Commissioner Cam Parry traveled to Washington, DC last week along with Coquille tribal representatives, according to an email, “speaking to representative & senate staff (along with resource foks) about the concept of joint management of 51,000 acres of Wagon Road land with the Coquille Tribe. I have also been speaking to DC staffers about the status of SRS renewal.” As recently as August 16 during a regular commission meeting all three Coos County commissioners claimed to be undecided about whether to proceed with efforts to transfer management of federal lands to the tribe.

Commissioner Main has argued in favor of the transfer claiming that the county needs money and the tribe has offered to give 50% of the revenues from cutting to the county. Main says, “50% of something is better than 50% of nothing.”

Not everyone believes it is in the best interests of the public to transfer these lands into private hands and Francis Eatherington of Cascadia Wildlands speaks about the O&C lands, the CBWR and the coastal rainforest threatened by these types of transfers of public wealth into private hands.

In David Bollier’s Silent Theft: The Private Plunder of Our Common Wealth he discusses the intrusion of private industry into the public commons that “expropriate wealth and/or violate important shared values.”

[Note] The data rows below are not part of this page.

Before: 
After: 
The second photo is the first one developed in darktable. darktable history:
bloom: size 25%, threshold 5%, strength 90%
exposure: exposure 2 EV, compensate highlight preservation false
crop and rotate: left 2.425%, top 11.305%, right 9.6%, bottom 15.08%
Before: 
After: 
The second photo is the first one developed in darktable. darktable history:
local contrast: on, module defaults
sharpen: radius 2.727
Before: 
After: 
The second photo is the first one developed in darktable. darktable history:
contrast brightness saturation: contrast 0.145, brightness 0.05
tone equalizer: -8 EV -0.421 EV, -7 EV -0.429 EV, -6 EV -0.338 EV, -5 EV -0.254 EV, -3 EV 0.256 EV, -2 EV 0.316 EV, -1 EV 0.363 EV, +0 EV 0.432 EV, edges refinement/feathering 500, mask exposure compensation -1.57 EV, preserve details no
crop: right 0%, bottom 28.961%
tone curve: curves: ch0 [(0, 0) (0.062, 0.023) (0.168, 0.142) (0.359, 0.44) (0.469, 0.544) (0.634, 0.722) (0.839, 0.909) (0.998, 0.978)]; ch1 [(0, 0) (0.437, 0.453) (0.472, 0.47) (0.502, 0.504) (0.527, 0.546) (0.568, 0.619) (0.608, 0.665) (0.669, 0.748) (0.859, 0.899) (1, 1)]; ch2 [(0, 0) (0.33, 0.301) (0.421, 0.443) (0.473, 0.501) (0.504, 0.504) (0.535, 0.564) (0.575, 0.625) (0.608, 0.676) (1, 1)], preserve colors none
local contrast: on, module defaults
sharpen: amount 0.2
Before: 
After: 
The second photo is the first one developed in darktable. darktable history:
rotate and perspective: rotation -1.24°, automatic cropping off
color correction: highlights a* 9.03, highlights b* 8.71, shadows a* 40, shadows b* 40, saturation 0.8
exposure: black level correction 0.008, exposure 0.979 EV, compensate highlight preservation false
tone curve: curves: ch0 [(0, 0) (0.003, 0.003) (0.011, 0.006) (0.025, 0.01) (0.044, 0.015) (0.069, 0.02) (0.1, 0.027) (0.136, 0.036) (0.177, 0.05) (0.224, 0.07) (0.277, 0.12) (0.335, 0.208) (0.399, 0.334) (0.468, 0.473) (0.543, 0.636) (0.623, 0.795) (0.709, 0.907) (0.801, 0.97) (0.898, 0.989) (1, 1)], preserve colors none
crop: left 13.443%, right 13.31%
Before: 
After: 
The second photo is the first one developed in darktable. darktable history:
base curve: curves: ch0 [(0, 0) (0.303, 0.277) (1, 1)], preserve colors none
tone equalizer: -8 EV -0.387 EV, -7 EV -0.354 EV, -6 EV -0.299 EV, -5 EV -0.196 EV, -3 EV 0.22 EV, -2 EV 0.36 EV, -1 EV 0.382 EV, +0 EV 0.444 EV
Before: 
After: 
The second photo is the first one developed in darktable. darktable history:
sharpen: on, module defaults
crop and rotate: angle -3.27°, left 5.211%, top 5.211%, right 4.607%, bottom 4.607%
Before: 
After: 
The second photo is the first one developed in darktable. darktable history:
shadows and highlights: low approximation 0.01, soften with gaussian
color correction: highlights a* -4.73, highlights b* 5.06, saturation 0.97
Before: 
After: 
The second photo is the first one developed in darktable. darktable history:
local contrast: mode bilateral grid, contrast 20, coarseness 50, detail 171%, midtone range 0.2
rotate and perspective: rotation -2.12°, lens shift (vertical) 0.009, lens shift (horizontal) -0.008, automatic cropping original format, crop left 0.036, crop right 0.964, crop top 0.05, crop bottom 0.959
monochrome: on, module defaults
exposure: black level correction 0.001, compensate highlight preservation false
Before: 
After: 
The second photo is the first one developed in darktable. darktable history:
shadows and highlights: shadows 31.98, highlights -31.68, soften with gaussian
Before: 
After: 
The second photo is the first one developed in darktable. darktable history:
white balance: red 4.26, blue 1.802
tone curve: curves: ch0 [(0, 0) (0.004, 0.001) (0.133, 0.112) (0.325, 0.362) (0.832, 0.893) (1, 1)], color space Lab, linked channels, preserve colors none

1. Appropriation. These are enclosures in which the public holds clear property rights in a resource, but the government, acting as a trustee for the public, cedes the asset (or use rights) to private interests at below-market prices or for free. This is a recurrent pattern in the governments stewardship of public lands…

We have certainly seen “below-market prices” in the Elliott State Forest and there is no expectation that this transfer of federal lands will benefit the public on equal terms to the private hands, in this case the Coquille Tribe, with respect to either profit or future value.